Collected data:

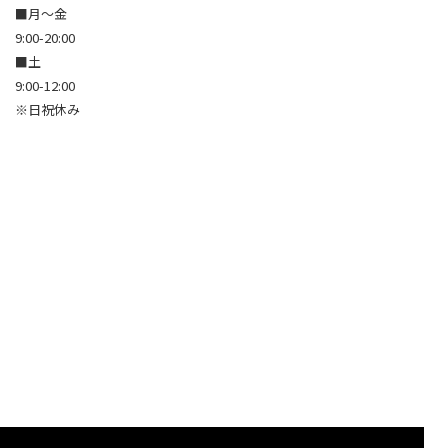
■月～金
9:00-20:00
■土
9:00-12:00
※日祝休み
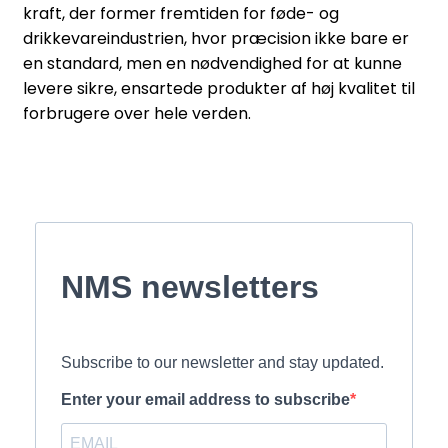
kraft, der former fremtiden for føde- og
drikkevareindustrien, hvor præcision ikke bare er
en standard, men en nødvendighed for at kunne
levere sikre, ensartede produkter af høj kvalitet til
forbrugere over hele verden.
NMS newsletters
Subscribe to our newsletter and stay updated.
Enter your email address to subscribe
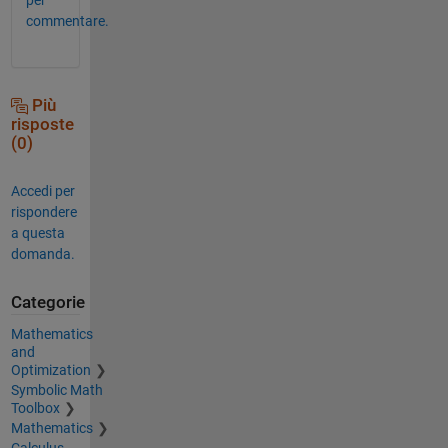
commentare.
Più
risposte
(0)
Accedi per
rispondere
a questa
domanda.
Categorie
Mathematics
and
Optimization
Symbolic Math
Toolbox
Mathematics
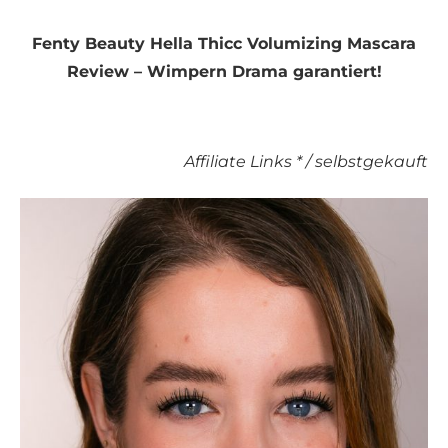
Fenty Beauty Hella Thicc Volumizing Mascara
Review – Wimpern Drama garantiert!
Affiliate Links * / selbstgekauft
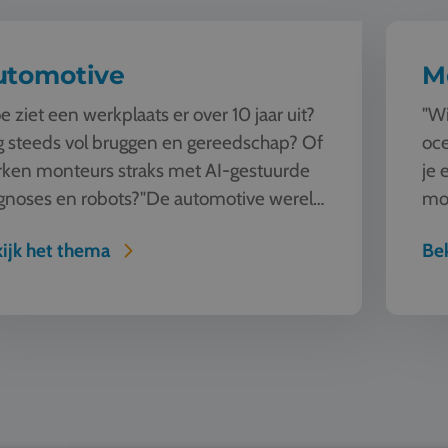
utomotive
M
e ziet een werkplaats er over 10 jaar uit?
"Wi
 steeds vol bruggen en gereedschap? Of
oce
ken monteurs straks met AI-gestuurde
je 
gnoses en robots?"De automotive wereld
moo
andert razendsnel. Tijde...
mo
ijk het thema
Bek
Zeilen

---

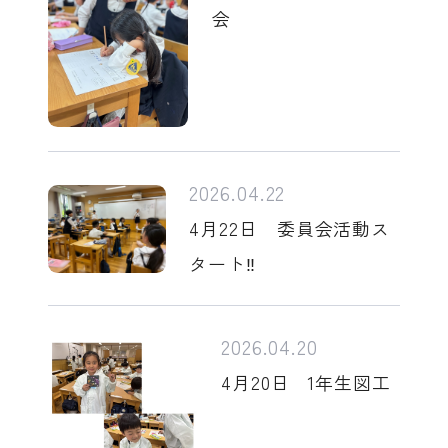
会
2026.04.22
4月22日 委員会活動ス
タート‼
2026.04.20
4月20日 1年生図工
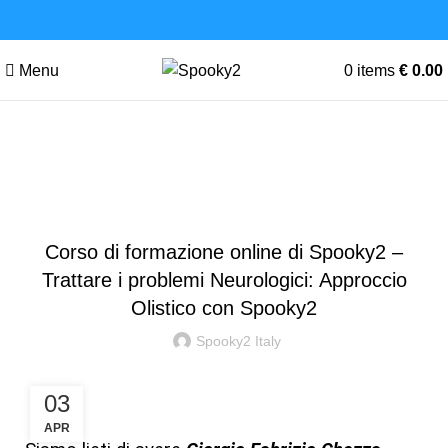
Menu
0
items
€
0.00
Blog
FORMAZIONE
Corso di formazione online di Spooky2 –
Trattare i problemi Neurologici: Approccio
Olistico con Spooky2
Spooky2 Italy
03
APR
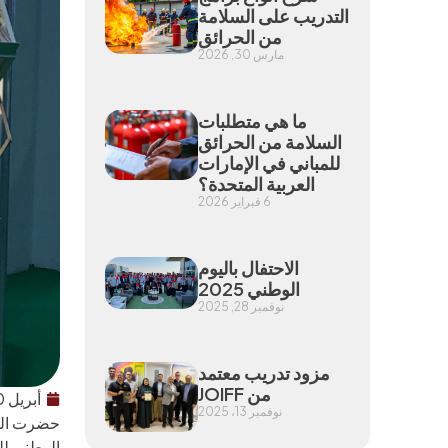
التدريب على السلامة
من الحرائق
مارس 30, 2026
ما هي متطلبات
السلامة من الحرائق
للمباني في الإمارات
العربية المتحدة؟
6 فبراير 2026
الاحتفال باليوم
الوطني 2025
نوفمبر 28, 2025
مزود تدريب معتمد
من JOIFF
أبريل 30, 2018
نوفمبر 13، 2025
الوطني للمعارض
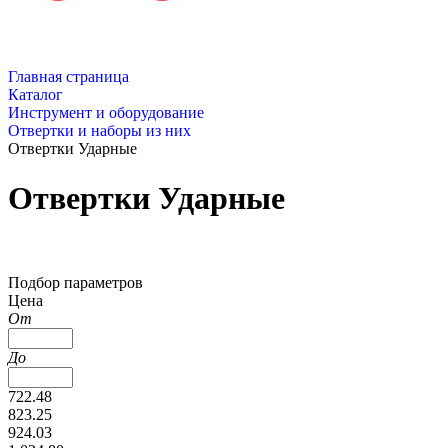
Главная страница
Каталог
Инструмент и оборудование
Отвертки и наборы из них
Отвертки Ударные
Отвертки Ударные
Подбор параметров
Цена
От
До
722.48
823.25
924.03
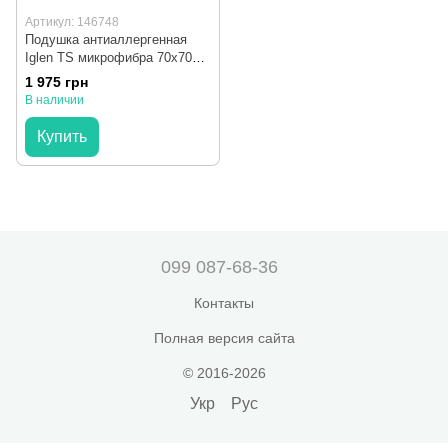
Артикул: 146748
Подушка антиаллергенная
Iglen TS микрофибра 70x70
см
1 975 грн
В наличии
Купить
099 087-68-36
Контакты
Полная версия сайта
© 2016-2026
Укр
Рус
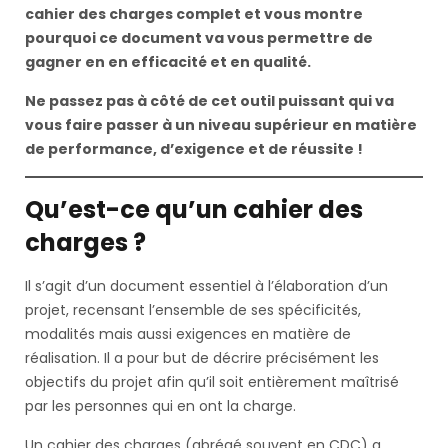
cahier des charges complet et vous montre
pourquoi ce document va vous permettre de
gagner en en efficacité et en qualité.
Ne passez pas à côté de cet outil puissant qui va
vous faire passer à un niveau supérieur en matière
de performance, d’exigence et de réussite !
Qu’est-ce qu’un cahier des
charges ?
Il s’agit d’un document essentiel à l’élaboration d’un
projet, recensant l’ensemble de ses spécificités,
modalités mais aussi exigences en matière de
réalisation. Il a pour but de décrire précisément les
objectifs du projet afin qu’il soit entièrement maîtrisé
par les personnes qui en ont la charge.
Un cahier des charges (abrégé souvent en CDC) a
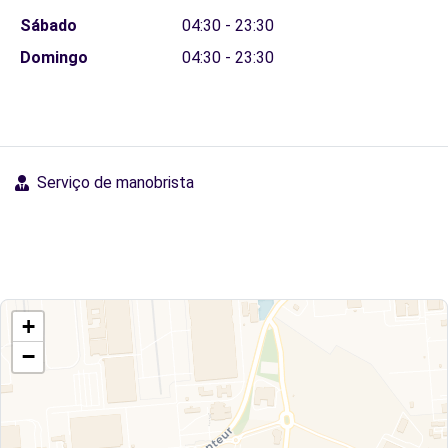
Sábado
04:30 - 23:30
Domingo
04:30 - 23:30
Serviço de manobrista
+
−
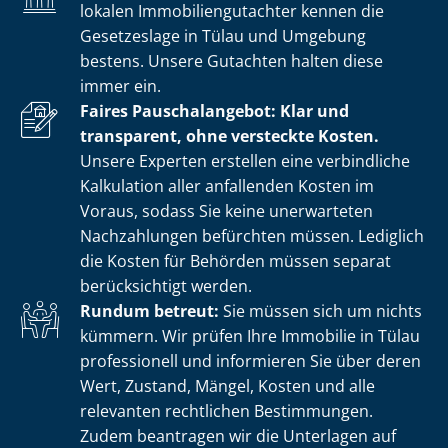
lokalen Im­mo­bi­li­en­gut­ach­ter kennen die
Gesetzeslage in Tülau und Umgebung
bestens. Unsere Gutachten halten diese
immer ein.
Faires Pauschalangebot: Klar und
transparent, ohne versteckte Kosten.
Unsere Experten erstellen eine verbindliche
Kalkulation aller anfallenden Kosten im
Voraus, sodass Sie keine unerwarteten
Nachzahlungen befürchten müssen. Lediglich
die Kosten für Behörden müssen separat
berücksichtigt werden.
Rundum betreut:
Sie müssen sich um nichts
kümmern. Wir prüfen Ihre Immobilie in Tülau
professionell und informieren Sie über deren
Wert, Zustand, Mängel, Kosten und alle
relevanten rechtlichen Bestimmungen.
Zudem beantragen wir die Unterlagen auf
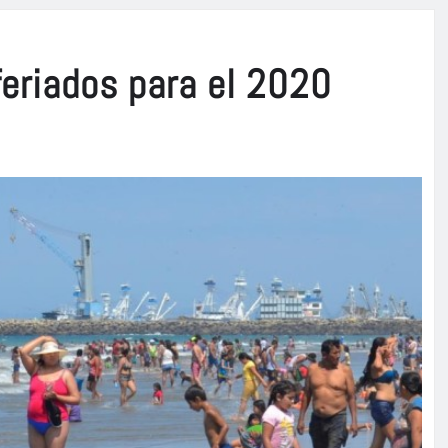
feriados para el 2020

§ **WHAT THE TASK ASKS**:
Which lines of the records above hold the word "over"? Copy each of them.

§ **RESULT OF THE EXERCISE**:
forbrugere over hele verden.
e ziet een werkplaats er over 10 jaar uit?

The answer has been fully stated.